Echocardiography of the Coronary sinus in Adults
This article is a peer referred and from the Clinical Cardiology Journal. The article is authored by Ivan A. Cruz, Bashar Shala, and Cameila Johns. The article examines how sonography is used in studying coronary sinus (CS) in adults. There are many issues of importance that the authors bring out in the article. The article starts with a brief introduction of coronary sinus (CS) by pointing out the interested of other sub-specialties such as electrophysiologists, anesthesiologists, and generally researchers in CS. However, the authors note that echocardiographers have taken little interest in studying the CS particularly in adult patients. Further, the authors point out that echocardiographic literature in reference to CS has only been with respect to rare congenital cardiovascular abnormalities. These abnormalities are primarily characterized with anomalous drainage of blood into the CS. Such drainage takes place directly or through a persistent left superior vena cava. It is further noted that the drainage result in five condition of which all a dilated CS is experienced.

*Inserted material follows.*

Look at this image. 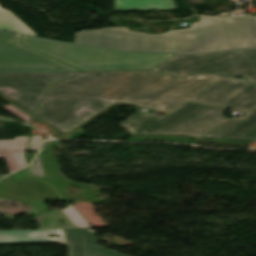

Even more, it is noted that the abnormalities described above are commonly encountered by pediatric cardiologists. This explains why adult echocardiography has rare literature on the condition.
The article also gives an overview on the location of the CS in the heart. Its anatomy and functions are explained in reference to other parts of the heart. After this explanation, the article moves on to discuss the main subject, that is, the dilation of the CS. The article discusses congestive heart failure and show how it causes dilation of the CS. Next, echocardiography of the CS is closely examined. First, the echocardiography of the normal CS is examined. This acts as a reference point for readers to check the differences between a dilated and normal CS. The article gives various phases of images of a normal CS. This is important because in echocardiography, various planes have to be used in utilizing various echocardiographic window opportunities. There are four images presented of a normal CS.
The article also examines, with the help of echocardiographic images of the CS, the dilation of the CS under various abnormalities. Significantly, much interest in dedicated to the abnormalities that involve the left superior vena cava. The article is concluded by examining the Doppler of coronary sinus flow. It is noted that the Doppler recording of CS blood flow presented a challenge for many years and therefore not carried out. The challenge in taking this recording is due to inability to distinguish between the flow in a CS and the inferior caval inflow particularly because both flow in the same direction and more so that the two vessels are close together. The authors of the article were able to overcome this challenge by “measuring the velocity-time integral of CS flow and estimating the CS cross-section in apical 4-chamber view” (153). In this manner, the authors were able to detect “a large increase in CS flow after coronary bypass surgery in 15 patients with coronary artery disease” (153). The authors did great work in their research integrating echocardiographic images with explanation to expand literature available on echocardiography of the CS.
I feel this article has a huge impact on sonography. First, it adds to the significant of sonography as a non-invasive technique of studying internal organs. Further, it focuses on a specific part of the heart and this makes it quite interesting a reading. In fact, it depicts sonography as a technique that enables exactness and precision. This article therefore is of importance to sonography.
I chose this article for this discussion because it focuses on a condition that is given less attention in adult echocardiography. I saw the endeavors of the authors as noble because they tried to study a sub-field that is rarely touched. Further, the authors based undertake a primary research on a number of patients. Therefore, their research is not purely literature based but rather is anchored on a research that was undertaken. Such researches are important in advancing echocardiographic studies. It is through such researches that the field of echocardiography will populate its literature and be better known.
This article presents many lessons. One, observation is important as well as understanding the anatomy of the internal structures. This makes it possible to interpret echocardiographic images well. The article also encourages researchers to delve into studying conditions which may seem to be rare and probably challenging. This makes it possible to present a wholesome healthcare to all patients including those presenting rare conditions. It also, as mentioned above, raises the profile of echocardiography. The research in the article makes my practice more comprehensive. I am now aware on one more way of undertaking a diagnosis if I am presented with the abnormalities discussed in the article. I have no suggestion on how further the article may be improved – I feel it is well presented and discussed.
Cruz, I. A., Shala, M. B., & Johns, C. (2000). Echocardiography of the Coronary Sinus in Adults. Clin. Cardiol. 23: 149-154.